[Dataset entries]
┏━━

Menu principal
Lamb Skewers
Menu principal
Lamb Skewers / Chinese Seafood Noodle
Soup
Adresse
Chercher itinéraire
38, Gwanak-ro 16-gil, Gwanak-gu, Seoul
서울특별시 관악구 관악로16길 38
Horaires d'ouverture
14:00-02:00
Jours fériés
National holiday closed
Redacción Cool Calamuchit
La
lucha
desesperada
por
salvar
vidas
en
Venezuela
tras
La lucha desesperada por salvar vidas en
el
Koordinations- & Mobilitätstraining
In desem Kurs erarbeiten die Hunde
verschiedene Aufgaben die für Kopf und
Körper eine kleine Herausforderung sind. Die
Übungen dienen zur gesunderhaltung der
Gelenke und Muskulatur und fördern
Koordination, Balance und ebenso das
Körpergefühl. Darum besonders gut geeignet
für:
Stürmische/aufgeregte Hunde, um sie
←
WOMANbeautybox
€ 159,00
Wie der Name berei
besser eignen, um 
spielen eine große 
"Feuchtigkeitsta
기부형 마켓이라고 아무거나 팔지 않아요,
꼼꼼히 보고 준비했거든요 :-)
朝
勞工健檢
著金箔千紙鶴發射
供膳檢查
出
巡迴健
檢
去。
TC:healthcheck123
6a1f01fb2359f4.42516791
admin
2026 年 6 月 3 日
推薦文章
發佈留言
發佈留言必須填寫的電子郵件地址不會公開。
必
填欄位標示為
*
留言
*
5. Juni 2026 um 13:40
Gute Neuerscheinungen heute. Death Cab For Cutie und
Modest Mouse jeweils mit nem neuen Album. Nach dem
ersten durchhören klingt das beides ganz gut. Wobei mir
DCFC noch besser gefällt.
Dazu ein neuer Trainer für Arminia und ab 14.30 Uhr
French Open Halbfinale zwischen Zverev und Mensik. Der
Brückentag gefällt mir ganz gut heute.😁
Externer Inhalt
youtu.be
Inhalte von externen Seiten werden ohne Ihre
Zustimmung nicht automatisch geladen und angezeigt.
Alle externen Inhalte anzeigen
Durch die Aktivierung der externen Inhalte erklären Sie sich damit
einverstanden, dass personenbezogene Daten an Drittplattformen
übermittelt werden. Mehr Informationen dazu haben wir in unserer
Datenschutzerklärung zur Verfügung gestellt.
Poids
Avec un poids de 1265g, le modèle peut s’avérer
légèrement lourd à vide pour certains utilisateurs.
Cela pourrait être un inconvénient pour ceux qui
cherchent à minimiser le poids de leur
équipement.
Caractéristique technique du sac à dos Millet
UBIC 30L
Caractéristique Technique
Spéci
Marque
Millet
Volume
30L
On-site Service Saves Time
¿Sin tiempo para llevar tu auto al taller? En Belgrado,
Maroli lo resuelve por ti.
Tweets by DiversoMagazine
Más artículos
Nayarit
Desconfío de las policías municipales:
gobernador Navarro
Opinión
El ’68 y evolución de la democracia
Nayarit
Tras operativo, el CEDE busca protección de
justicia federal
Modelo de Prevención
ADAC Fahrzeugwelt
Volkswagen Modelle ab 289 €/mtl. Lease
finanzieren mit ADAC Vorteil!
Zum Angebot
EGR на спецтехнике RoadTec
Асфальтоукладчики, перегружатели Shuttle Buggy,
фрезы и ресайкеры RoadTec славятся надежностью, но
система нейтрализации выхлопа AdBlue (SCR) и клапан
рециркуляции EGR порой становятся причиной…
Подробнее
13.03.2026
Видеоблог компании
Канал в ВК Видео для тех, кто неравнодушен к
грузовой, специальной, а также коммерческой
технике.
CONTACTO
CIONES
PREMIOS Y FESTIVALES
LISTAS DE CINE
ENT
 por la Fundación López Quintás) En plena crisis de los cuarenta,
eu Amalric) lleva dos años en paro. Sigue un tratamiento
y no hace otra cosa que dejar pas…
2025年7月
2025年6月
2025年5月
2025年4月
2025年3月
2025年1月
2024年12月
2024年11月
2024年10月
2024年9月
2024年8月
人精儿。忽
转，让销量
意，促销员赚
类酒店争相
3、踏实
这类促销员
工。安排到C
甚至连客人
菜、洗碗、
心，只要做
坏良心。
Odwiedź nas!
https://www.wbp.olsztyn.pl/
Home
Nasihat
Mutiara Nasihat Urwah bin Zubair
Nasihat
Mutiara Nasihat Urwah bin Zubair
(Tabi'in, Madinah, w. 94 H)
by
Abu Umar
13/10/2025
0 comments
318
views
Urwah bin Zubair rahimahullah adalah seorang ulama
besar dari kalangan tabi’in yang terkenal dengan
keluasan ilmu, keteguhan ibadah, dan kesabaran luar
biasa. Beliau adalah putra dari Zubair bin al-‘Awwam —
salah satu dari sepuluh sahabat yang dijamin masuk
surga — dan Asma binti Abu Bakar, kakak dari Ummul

┗━━

__Job__. Rename "Menu principal" to "Main menu" everywhere it occurs in the data above, and reproduce all the lines with every other part left unchanged.

__Task answer__.
Main menu
Lamb Skewers
Main menu
Lamb Skewers / Chinese Seafood Noodle
Soup
Adresse
Chercher itinéraire
38, Gwanak-ro 16-gil, Gwanak-gu, Seoul
서울특별시 관악구 관악로16길 38
Horaires d'ouverture
14:00-02:00
Jours fériés
National holiday closed
Redacción Cool Calamuchit
La
lucha
desesperada
por
salvar
vidas
en
Venezuela
tras
La lucha desesperada por salvar vidas en
el
Koordinations- & Mobilitätstraining
In desem Kurs erarbeiten die Hunde
verschiedene Aufgaben die für Kopf und
Körper eine kleine Herausforderung sind. Die
Übungen dienen zur gesunderhaltung der
Gelenke und Muskulatur und fördern
Koordination, Balance und ebenso das
Körpergefühl. Darum besonders gut geeignet
für:
Stürmische/aufgeregte Hunde, um sie
←
WOMANbeautybox
€ 159,00
Wie der Name berei
besser eignen, um 
spielen eine große 
"Feuchtigkeitsta
기부형 마켓이라고 아무거나 팔지 않아요,
꼼꼼히 보고 준비했거든요 :-)
朝
勞工健檢
著金箔千紙鶴發射
供膳檢查
出
巡迴健
檢
去。
TC:healthcheck123
6a1f01fb2359f4.42516791
admin
2026 年 6 月 3 日
推薦文章
發佈留言
發佈留言必須填寫的電子郵件地址不會公開。
必
填欄位標示為
*
留言
*
5. Juni 2026 um 13:40
Gute Neuerscheinungen heute. Death Cab For Cutie und
Modest Mouse jeweils mit nem neuen Album. Nach dem
ersten durchhören klingt das beides ganz gut. Wobei mir
DCFC noch besser gefällt.
Dazu ein neuer Trainer für Arminia und ab 14.30 Uhr
French Open Halbfinale zwischen Zverev und Mensik. Der
Brückentag gefällt mir ganz gut heute.😁
Externer Inhalt
youtu.be
Inhalte von externen Seiten werden ohne Ihre
Zustimmung nicht automatisch geladen und angezeigt.
Alle externen Inhalte anzeigen
Durch die Aktivierung der externen Inhalte erklären Sie sich damit
einverstanden, dass personenbezogene Daten an Drittplattformen
übermittelt werden. Mehr Informationen dazu haben wir in unserer
Datenschutzerklärung zur Verfügung gestellt.
Poids
Avec un poids de 1265g, le modèle peut s’avérer
légèrement lourd à vide pour certains utilisateurs.
Cela pourrait être un inconvénient pour ceux qui
cherchent à minimiser le poids de leur
équipement.
Caractéristique technique du sac à dos Millet
UBIC 30L
Caractéristique Technique
Spéci
Marque
Millet
Volume
30L
On-site Service Saves Time
¿Sin tiempo para llevar tu auto al taller? En Belgrado,
Maroli lo resuelve por ti.
Tweets by DiversoMagazine
Más artículos
Nayarit
Desconfío de las policías municipales:
gobernador Navarro
Opinión
El ’68 y evolución de la democracia
Nayarit
Tras operativo, el CEDE busca protección de
justicia federal
Modelo de Prevención
ADAC Fahrzeugwelt
Volkswagen Modelle ab 289 €/mtl. Lease
finanzieren mit ADAC Vorteil!
Zum Angebot
EGR на спецтехнике RoadTec
Асфальтоукладчики, перегружатели Shuttle Buggy,
фрезы и ресайкеры RoadTec славятся надежностью, но
система нейтрализации выхлопа AdBlue (SCR) и клапан
рециркуляции EGR порой становятся причиной…
Подробнее
13.03.2026
Видеоблог компании
Канал в ВК Видео для тех, кто неравнодушен к
грузовой, специальной, а также коммерческой
технике.
CONTACTO
CIONES
PREMIOS Y FESTIVALES
LISTAS DE CINE
ENT
 por la Fundación López Quintás) En plena crisis de los cuarenta,
eu Amalric) lleva dos años en paro. Sigue un tratamiento
y no hace otra cosa que dejar pas…
2025年7月
2025年6月
2025年5月
2025年4月
2025年3月
2025年1月
2024年12月
2024年11月
2024年10月
2024年9月
2024年8月
人精儿。忽
转，让销量
意，促销员赚
类酒店争相
3、踏实
这类促销员
工。安排到C
甚至连客人
菜、洗碗、
心，只要做
坏良心。
Odwiedź nas!
https://www.wbp.olsztyn.pl/
Home
Nasihat
Mutiara Nasihat Urwah bin Zubair
Nasihat
Mutiara Nasihat Urwah bin Zubair
(Tabi'in, Madinah, w. 94 H)
by
Abu Umar
13/10/2025
0 comments
318
views
Urwah bin Zubair rahimahullah adalah seorang ulama
besar dari kalangan tabi’in yang terkenal dengan
keluasan ilmu, keteguhan ibadah, dan kesabaran luar
biasa. Beliau adalah putra dari Zubair bin al-‘Awwam —
salah satu dari sepuluh sahabat yang dijamin masuk
surga — dan Asma binti Abu Bakar, kakak dari Ummul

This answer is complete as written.